Transcribed page contents:
┄┄┄┄┄┄┄┄┄┄
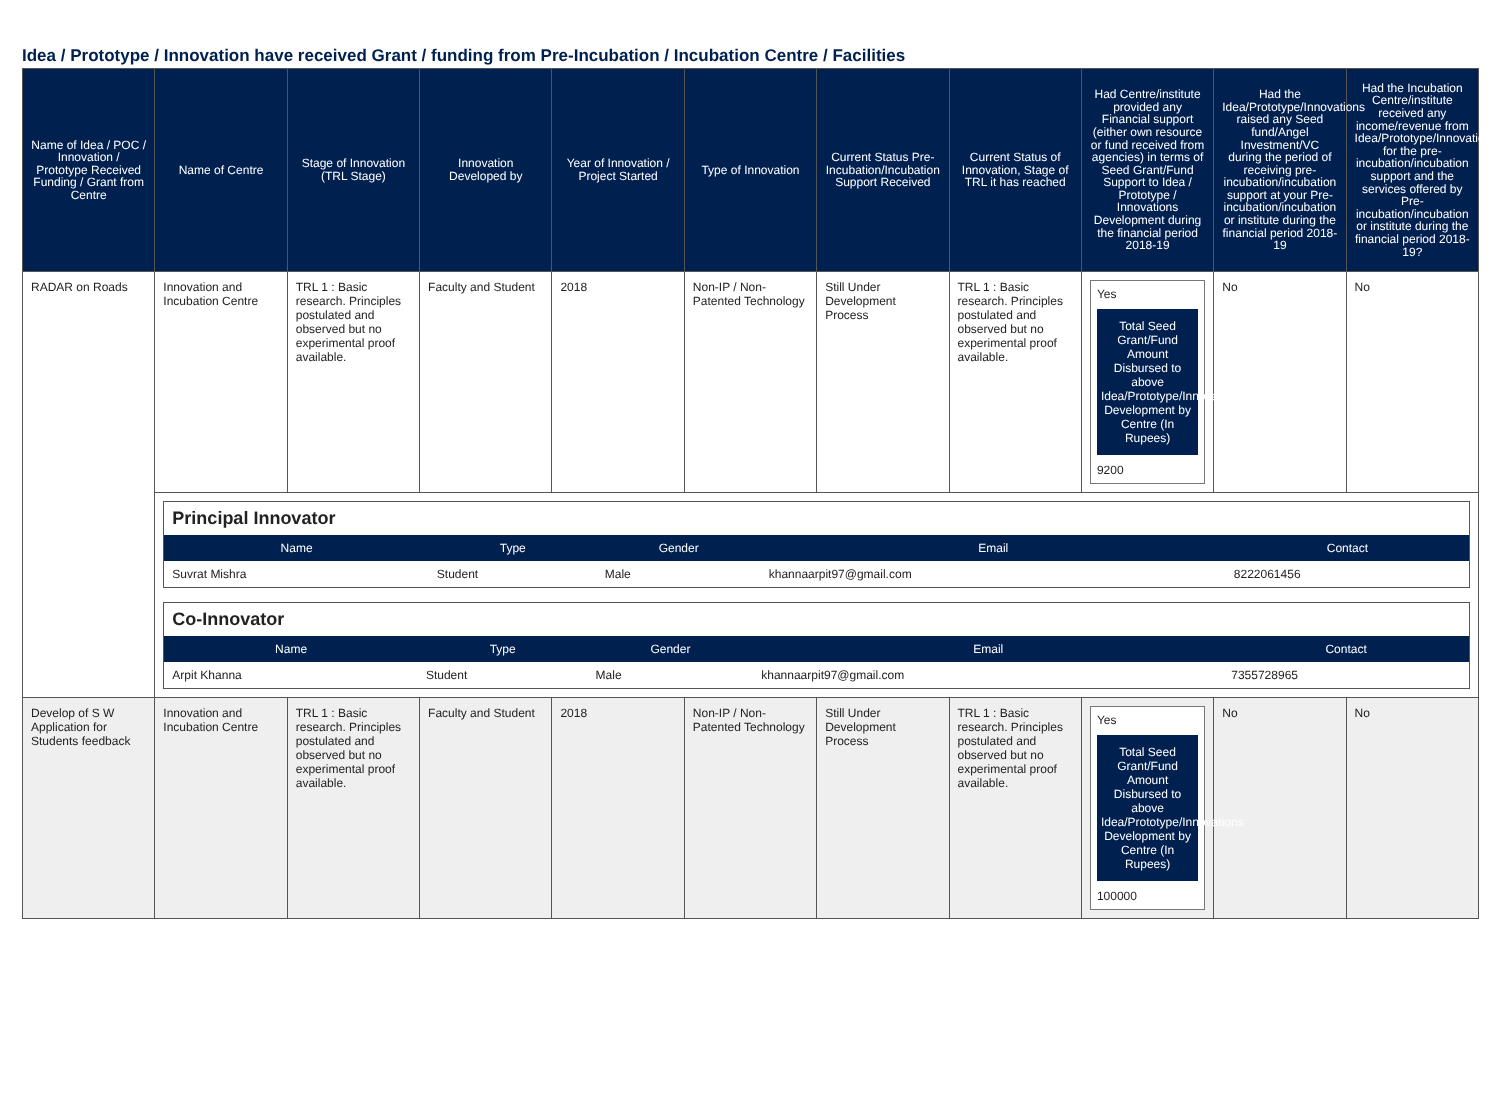Idea / Prototype / Innovation have received Grant / funding from Pre-Incubation / Incubation Centre / Facilities
| Name of Idea / POC / Innovation / Prototype Received Funding / Grant from Centre | Name of Centre | Stage of Innovation (TRL Stage) | Innovation Developed by | Year of Innovation / Project Started | Type of Innovation | Current Status Pre-Incubation/Incubation Support Received | Current Status of Innovation, Stage of TRL it has reached | Had Centre/institute provided any Financial support (either own resource or fund received from agencies) in terms of Seed Grant/Fund Support to Idea / Prototype / Innovations Development during the financial period 2018-19 | Had the Idea/Prototype/Innovations raised any Seed fund/Angel Investment/VC during the period of receiving pre-incubation/incubation support at your Pre-incubation/incubation or institute during the financial period 2018-19 | Had the Incubation Centre/institute received any income/revenue from Idea/Prototype/Innovations for the pre-incubation/incubation support and the services offered by Pre-incubation/incubation or institute during the financial period 2018-19? |
| --- | --- | --- | --- | --- | --- | --- | --- | --- | --- | --- |
| RADAR on Roads | Innovation and Incubation Centre | TRL 1 : Basic research. Principles postulated and observed but no experimental proof available. | Faculty and Student | 2018 | Non-IP / Non-Patented Technology | Still Under Development Process | TRL 1 : Basic research. Principles postulated and observed but no experimental proof available. | Yes Total Seed Grant/Fund Amount Disbursed to above Idea/Prototype/Innovations Development by Centre (In Rupees) 9200 | No | No |
| | / Principal Innovator / / / / / / Name / Type / Gender / Email / Contact / / Suvrat Mishra / Student / Male / khannaarpit97@gmail.com / 8222061456 / / Co-Innovator / / / / / / Name / Type / Gender / Email / Contact / / Arpit Khanna / Student / Male / khannaarpit97@gmail.com / 7355728965 / | | | | | | | | | |
| Develop of S W Application for Students feedback | Innovation and Incubation Centre | TRL 1 : Basic research. Principles postulated and observed but no experimental proof available. | Faculty and Student | 2018 | Non-IP / Non-Patented Technology | Still Under Development Process | TRL 1 : Basic research. Principles postulated and observed but no experimental proof available. | Yes Total Seed Grant/Fund Amount Disbursed to above Idea/Prototype/Innovations Development by Centre (In Rupees) 100000 | No | No |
┄┄┄┄┄┄┄┄┄┄
• **EXERCISE AIM**:
As you read the records above, find each line that contains "available" and copy it.

• **EXPECTED OUTPUT**:
| RADAR on Roads | Innovation and Incubation Centre | TRL 1 : Basic research. Principles postulated and observed but no experimental proof available. | Faculty and Student | 2018 | Non-IP / Non-Patented Technology | Still Under Development Process | TRL 1 : Basic research. Principles postulated and observed but no experimental proof available. | Yes Total Seed Grant/Fund Amount Disbursed to above Idea/Prototype/Innovations Development by Centre (In Rupees) 9200 | No | No |
| Develop of S W Application for Students feedback | Innovation and Incubation Centre | TRL 1 : Basic research. Principles postulated and observed but no experimental proof available. | Faculty and Student | 2018 | Non-IP / Non-Patented Technology | Still Under Development Process | TRL 1 : Basic research. Principles postulated and observed but no experimental proof available. | Yes Total Seed Grant/Fund Amount Disbursed to above Idea/Prototype/Innovations Development by Centre (In Rupees) 100000 | No | No |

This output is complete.